(Data extracted from a collection)
◆ ◆ ◆ ◆ ◆
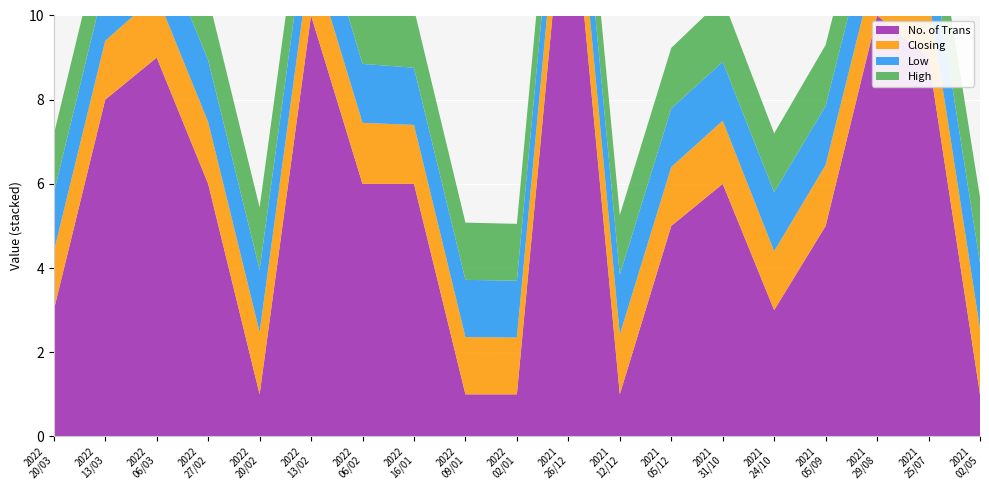

Reading right to left, list all the values displayed in this chart.

High: 1.6	1.4	1.4	1.4	1.4	1.5	1.4	1.4	1.4	1.4	1.4	1.4	1.4	1.5	1.5	1.5	1.6	1.4	1.4
Low: 1.6	1.4	1.4	1.4	1.4	1.4	1.4	1.4	1.4	1.4	1.4	1.4	1.4	1.4	1.5	1.5	1.4	1.4	1.4
Closing: 1.6	1.4	1.4	1.4	1.4	1.5	1.4	1.4	1.4	1.4	1.4	1.4	1.4	1.5	1.5	1.5	1.5	1.4	1.4
No. of Trans: 1.0	9.0	10.0	5.0	3.0	6.0	5.0	1.0	14.0	1.0	1.0	6.0	6.0	10.0	1.0	6.0	9.0	8.0	3.0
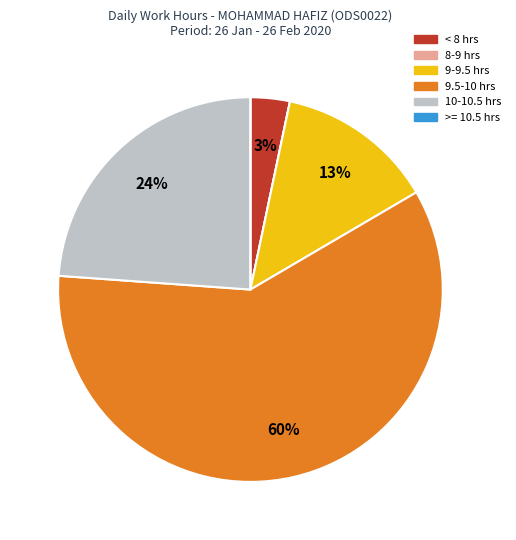

Is there a majority slice in this chart?

Yes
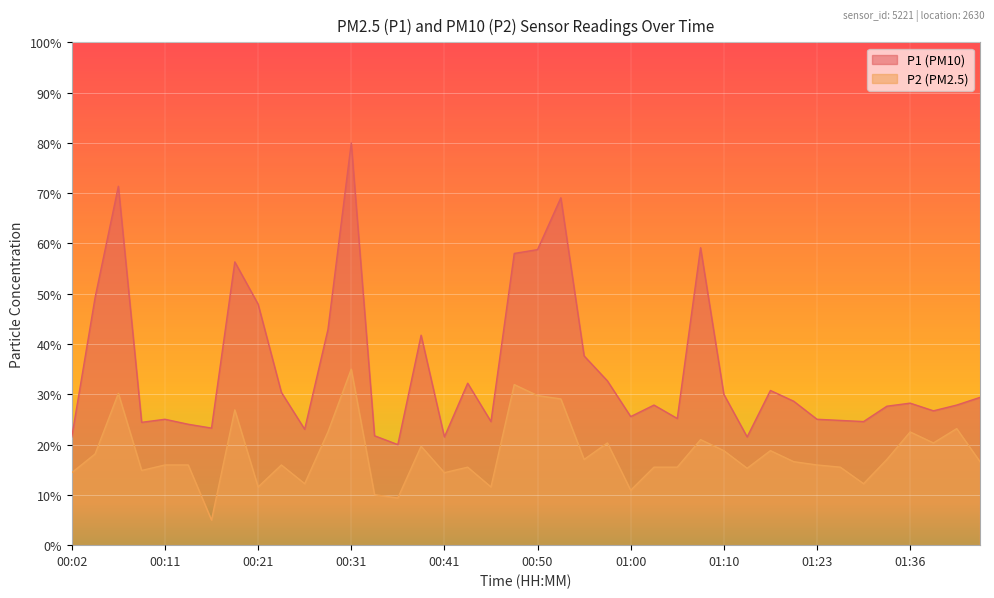

The value of P2 at 00:43 is 15.5. True or false?

True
◆ ◆ ◆ ◆ ◆
Problem ::
Rewrite the listing from the line containing "Is there a majority slice in this chart?" through the end, both included, with "slice" changed to "segment" and nothing else altered. Leave out the pictures.

Result below ::
Is there a majority segment in this chart?

Yes

The value of P2 at 00:43 is 15.5. True or false?

True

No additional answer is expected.